After that, I tried the same thing without DMA by comment out like this.
In this case spurious IRQ never occurred. 

diff --git a/arch/arm/mach-shmobile/board-kzm9g.c b/arch/arm/mach-shmobile/board
index 765f60a..d5e6609 100644
--- a/arch/arm/mach-shmobile/board-kzm9g.c
+++ b/arch/arm/mach-shmobile/board-kzm9g.c
@@ -389,8 +389,8 @@ static struct resource sh_mmcif_resources[] = {
 static struct sh_mmcif_plat_data sh_mmcif_platdata = {
        .ocr            = MMC_VDD_165_195,
        .caps           = MMC_CAP_8_BIT_DATA | MMC_CAP_NONREMOVABLE,
-       .slave_id_tx    = SHDMA_SLAVE_MMCIF_TX,
-       .slave_id_rx    = SHDMA_SLAVE_MMCIF_RX,
+       /*.slave_id_tx  = SHDMA_SLAVE_MMCIF_TX,*/
+       /*.slave_id_rx  = SHDMA_SLAVE_MMCIF_RX,*/
 };




^ permalink raw reply related	[flat|nested] 15+ messages in thread

* Re: [PATCH] mmc: sh-mmcif: avoid Oops on spurious interrupts
  2012-09-18  8:44                                   ` Tetsuyuki Kobayashi
@ 2012-09-18  8:56                                     ` Guennadi Liakhovetski
  0 siblings, 0 replies; 15+ messages in thread
From: Guennadi Liakhovetski @ 2012-09-18  8:56 UTC (permalink / raw)
  To: Tetsuyuki Kobayashi
  Cc: yusuke.goda.sx, Kuninori Morimoto, Paul Mundt, Magnus, linux-sh,
	Kuninori Morimoto, linux-mmc

On Tue, 18 Sep 2012, Tetsuyuki Kobayashi wrote:

> Hello Guennadi
> 
> (09/18/2012 05:02 PM), Tetsuyuki Kobayashi wrote:
> 
> >>>> (2012/08/22 15:49), Guennadi Liakhovetski wrote:
> >>>>> On some systems, e.g., kzm9g, MMCIF interfaces can produce spurious
> >>>>> interrupts without any active request. To prevent the Oops, that results
> >>>>> in such cases, don't dereference the mmc request pointer until we make
> >>>>> sure, that we are indeed processing such a request.
> >>>>>
> >>>>> Reported-by: Tetsuyuki Kobayashi <koba@kmckk.co.jp>
> >>>>> Signed-off-by: Guennadi Liakhovetski <g.liakhovetski@gmx.de>
> >>>>> ---
> >>>>>
> >>>>> Hello Kobayashi-san
> >>>>>
> >>>>> On Mon, 20 Aug 2012, Tetsuyuki Kobayashi wrote:
> >>>>>
> >>>>> ...
> >>>>>
> >>>>>> After applying this patch on kzm9g board, I got this error regarding
> >>>>>> eMMC.

▶ Records provided:
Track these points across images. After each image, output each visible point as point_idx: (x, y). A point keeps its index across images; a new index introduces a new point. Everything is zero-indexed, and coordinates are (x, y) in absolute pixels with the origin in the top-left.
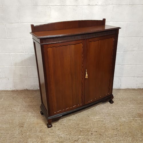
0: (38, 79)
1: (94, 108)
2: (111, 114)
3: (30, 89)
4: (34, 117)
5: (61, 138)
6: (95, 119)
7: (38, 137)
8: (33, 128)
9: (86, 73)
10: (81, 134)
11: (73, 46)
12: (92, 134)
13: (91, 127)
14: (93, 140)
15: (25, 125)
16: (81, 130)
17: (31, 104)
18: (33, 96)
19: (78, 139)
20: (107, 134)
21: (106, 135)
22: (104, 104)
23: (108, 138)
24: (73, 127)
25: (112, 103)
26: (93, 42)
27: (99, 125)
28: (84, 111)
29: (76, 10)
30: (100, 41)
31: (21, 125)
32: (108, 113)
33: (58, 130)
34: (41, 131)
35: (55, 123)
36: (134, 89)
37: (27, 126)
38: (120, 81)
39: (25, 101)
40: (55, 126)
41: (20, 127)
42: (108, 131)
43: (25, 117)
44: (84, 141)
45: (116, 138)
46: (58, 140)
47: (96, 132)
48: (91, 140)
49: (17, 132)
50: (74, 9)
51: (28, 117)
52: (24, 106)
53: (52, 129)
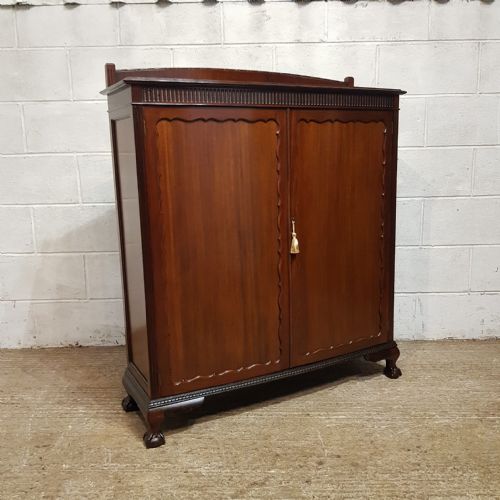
0: (121, 301)
1: (326, 390)
2: (395, 407)
3: (89, 344)
4: (95, 417)
5: (199, 475)
6: (333, 421)
7: (105, 474)
8: (90, 449)
9: (294, 233)
10: (278, 464)
11: (244, 127)
12: (321, 463)
13: (316, 442)
14: (328, 482)
15: (59, 442)
16: (279, 451)
17: (88, 383)
18: (100, 363)
19: (267, 479)
20: (379, 462)
21: (376, 465)
22: (363, 380)
23: (386, 476)
24: (244, 444)
25: (396, 377)
26: (312, 123)
27: (350, 438)
28: (291, 401)
29: (257, 58)
30: (337, 123)
31: (44, 442)
32: (381, 405)
33: (188, 453)
34: (117, 458)
35: (174, 435)
36: (474, 340)
37: (66, 445)
38: (418, 308)
39: (66, 377)
40: (176, 443)
41: (38, 447)
42: (386, 453)
43: (61, 420)
44: (291, 483)
45: (416, 473)
46: (187, 482)
47: (339, 457)
48: (319, 482)
49: (25, 461)
50: (250, 56)
51: (74, 420)
52: (61, 388)
53: (163, 452)
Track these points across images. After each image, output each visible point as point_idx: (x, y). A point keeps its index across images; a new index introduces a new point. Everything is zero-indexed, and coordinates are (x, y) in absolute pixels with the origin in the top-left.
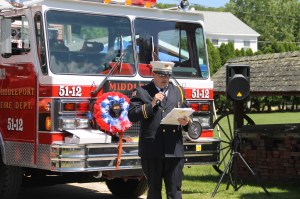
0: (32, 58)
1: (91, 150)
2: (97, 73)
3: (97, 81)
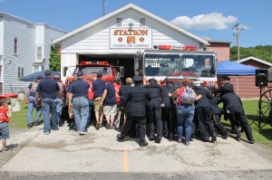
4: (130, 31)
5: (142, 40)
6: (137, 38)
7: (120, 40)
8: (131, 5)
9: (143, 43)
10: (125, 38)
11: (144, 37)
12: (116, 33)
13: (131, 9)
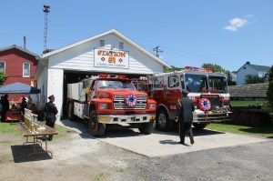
0: (180, 88)
1: (199, 116)
2: (198, 92)
3: (199, 95)
4: (111, 52)
5: (121, 60)
6: (117, 58)
7: (103, 59)
8: (113, 31)
9: (121, 64)
10: (107, 58)
11: (123, 58)
12: (99, 53)
13: (112, 33)
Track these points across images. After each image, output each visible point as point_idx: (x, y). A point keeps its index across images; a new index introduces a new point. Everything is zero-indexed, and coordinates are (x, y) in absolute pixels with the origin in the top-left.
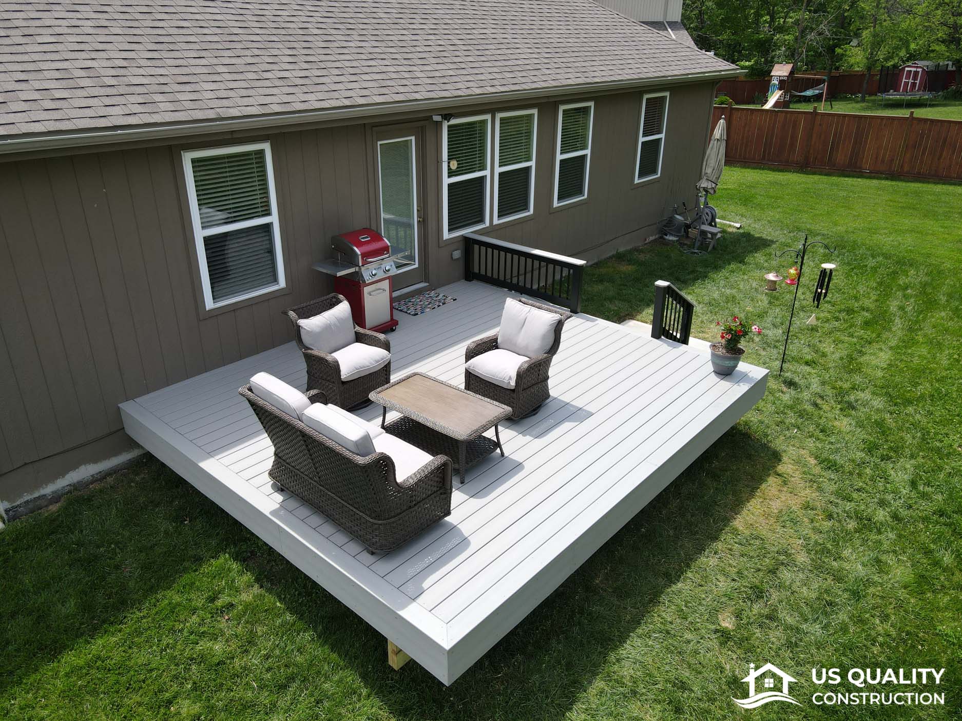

▶ Tasks and exercises:
a – In the mailing-list thread on MMCIF spurious interrupts, what happened when the test was run without DMA by commenting out the two slave ID lines?
b – Extend the mailing-list thread on MMCIF spurious interrupts, starting after its last sentence.

▶ Responses:
a – The spurious IRQ never occurred.

b –
> >>>>>> I think this is another problem.
> >>>>>>
> >>>>>>
> >>>>>> Unable to handle kernel NULL pointer dereference at virtual address
> >>>>>> 00000008
> >>>>>> pgd = c0004000
> >>>>>> [00000008] *pgd=00000000
> >>>>>> Internal error: Oops: 17 [#1] PREEMPT SMP ARM
> >>>>>> Modules linked in:
> >>>>>> CPU: 1    Not tainted  (3.6.0-rc2+ #103)
> >>>>>> PC is at sh_mmcif_irqt+0x20/0xb30
> >>>>>> LR is at irq_thread+0x94/0x16c
> >>>>>
> >>>>> [snip]
> >>>>>
> >>>>>> My quick fix is below.
> >>>>>>
> >>>>>> diff --git a/drivers/mmc/host/sh_mmcif.c b/drivers/mmc/host/sh_mmcif.c
> >>>>>> index 5d81427..e587fbc 100644
> >>>>>> --- a/drivers/mmc/host/sh_mmcif.c
> >>>>>> +++ b/drivers/mmc/host/sh_mmcif.c
> >>>>>> @@ -1104,7 +1104,15 @@ static irqreturn_t sh_mmcif_irqt(int irq, void
> >>>>>> *dev_id)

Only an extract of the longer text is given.